You need to calculate TPM, RPKMs, or FPKMs (whatever fits better for your data), which are the abundances normalized by million reads and gene/transcript length.
Thank you.
If I only had one replicate, I wouldn't have questioned the necessity of using these methods. However, considering I have three replicates with varying library sizes, should I merge them? Alternatively, should I proceed as follows:
group <- factor(c("sample_rep1", "sample_rep2", "sample_rep3"))
y <- DGEList(counts = count_matrix, group = group)
y = calcNormFactors(y) # do I need to use this?
final_df = as.data.frame(fpkm(y))
Then the top 200 rows are the highest expressed genes, and I don't need to do any further normalization or model fitting?
No, you don't. The calculation of TPM or FPKM already includes the normalization (per million factor). StringTie should be the easiest and fastest way to do it.
The critical part is to obtain a robust length estimate per gene. Gene length (or transcript length) is not just start to end of the gene (or exon) bodies, but must respect which isoforms, and in which abundance, are actually expressed. Normalization itself can simply be what you already did, and then divide these values by the length estimates. For the quatification I recommend salmon which will give a length estimate per isoform. You can then use tximport (R/Bioc) to aggregate that to gene level. This will summarize the length estimates per transcript to a single average value per gene and sample. That outperforms alignment-based methods such as STAR+featureCounts which do not estimate a per-sample length per gene but rather take the same length information for all samples, not respective differential isoform abundances.

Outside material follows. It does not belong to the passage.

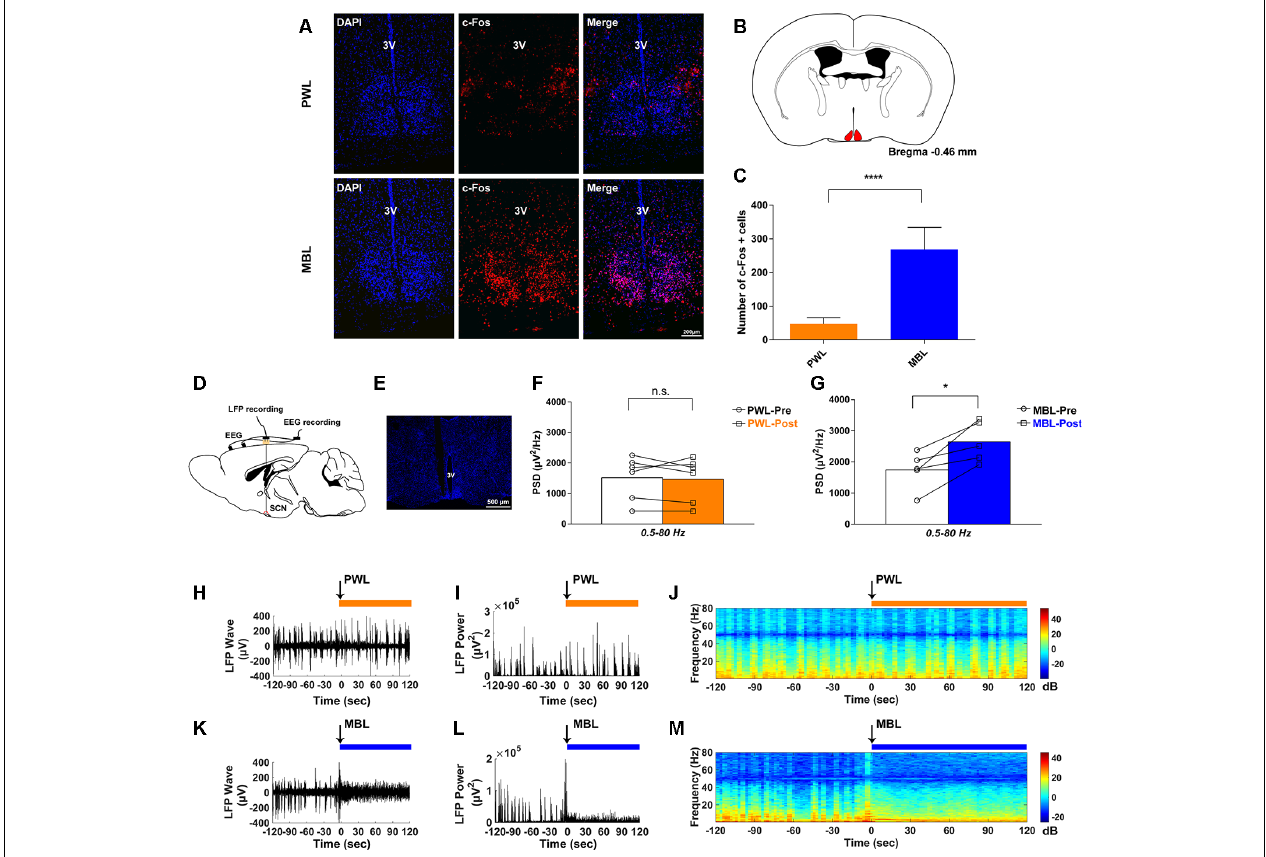
FIGURE 3 | MBL drove suprachiasmatic nucleus (SCN) activation during sevoflurane anesthesia. (A) Effect of PWL (upper) and MBL (lower) on c-Fos immunostaining and DAPI nuclear staining in the SCN during sevoflurane anesthesia. 3V, third ventricle. Scale bar = 200 µ m. (B) Position of the SCN in the mouse brain atlas. The red indicates the SCN. (C) Quantitative analysis of the number of c-Fos-positive cells in the PWL and MBL groups. c-Fos expression in the SCN region with MBL treatment was significantly higher than in the PWL treatment group (**** p < 0.0001 compared with PWL, n = 8 in each group, and unpaired Student’s t -tests with Welch’s correction). Data are expressed as mean ± SD. (D) Schematic of the experiment. EEG and local field potential (LFP) in the SCN were simultaneously recorded. (E) The coronal section containing the track of an electrode localized to the SCN. 3V, third ventricle. Scale bar = 500 µ m. (F) Quantitative spectral analysis computed from 2 min before PWL (white) and 2 min after PWL (orange) on the entire frequency band (1–80 Hz). The PWL-treated animals showed no statistically significant difference in the SCN LFP power compared to pre-PWL (n.s. = not significant compared with pre-PWL, n = 6, and paired Student’s t -tests). (G) Quantitative spectral analysis computed from 2 min before MBL (white) and 2 min after MBL (blue) on the entire frequency band (1–80 Hz). The MBL-treated animals increased the SCN LFP power compared to pre-MBL (* p < 0.05 compared with pre-MBL, n = 5, and paired Student’s t -tests). (H–J) Representative SCN LFP traces (H) , LFP power (I) , and LFP power spectrogram (J) in a mouse administered PWL. Time 0 indicates the beginning of light stimulation during continuous sevoflurane anesthesia. The orange lines indicate the 120 s intervals used for power spectral density comparisons. (K–M) Representative SCN LFP traces (K) , LFP power (L) , and LFP power spectrogram (M) in a mouse administered MBL. Time 0 indicates the beginning of light stimulation during continuous sevoflurane anesthesia. The blue lines indicate the 120 s intervals used for power spectral density comparisons. PWL, polychromatic white light; MBL, monochromatic blue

Thank you, your assistance was very helpful. If I have more samples, each with 3 replicates, and I want to analyze the expression of a few specific genes, how should I proceed? None of the samples are controls, and I believe differential expression analysis isn't necessary. I just need to see if some genes are highly expressed and others are low across all samples. If I'm correct, absolute gene counts should suffice for this task. Should I create a DGElist with the group factor, normalize, and then use RPKM by group?
Additionally, if I want to calculate log2 TPM, does it make sense to proceed as follows?:
Thank you for your help!
Yes, you can use rpkmByGroup().
I don't recommend scaling the RPKMs to add up to 1e6 (which is all your RPM calculation is doing). That will destroy the TMM normalization and adds no extra information.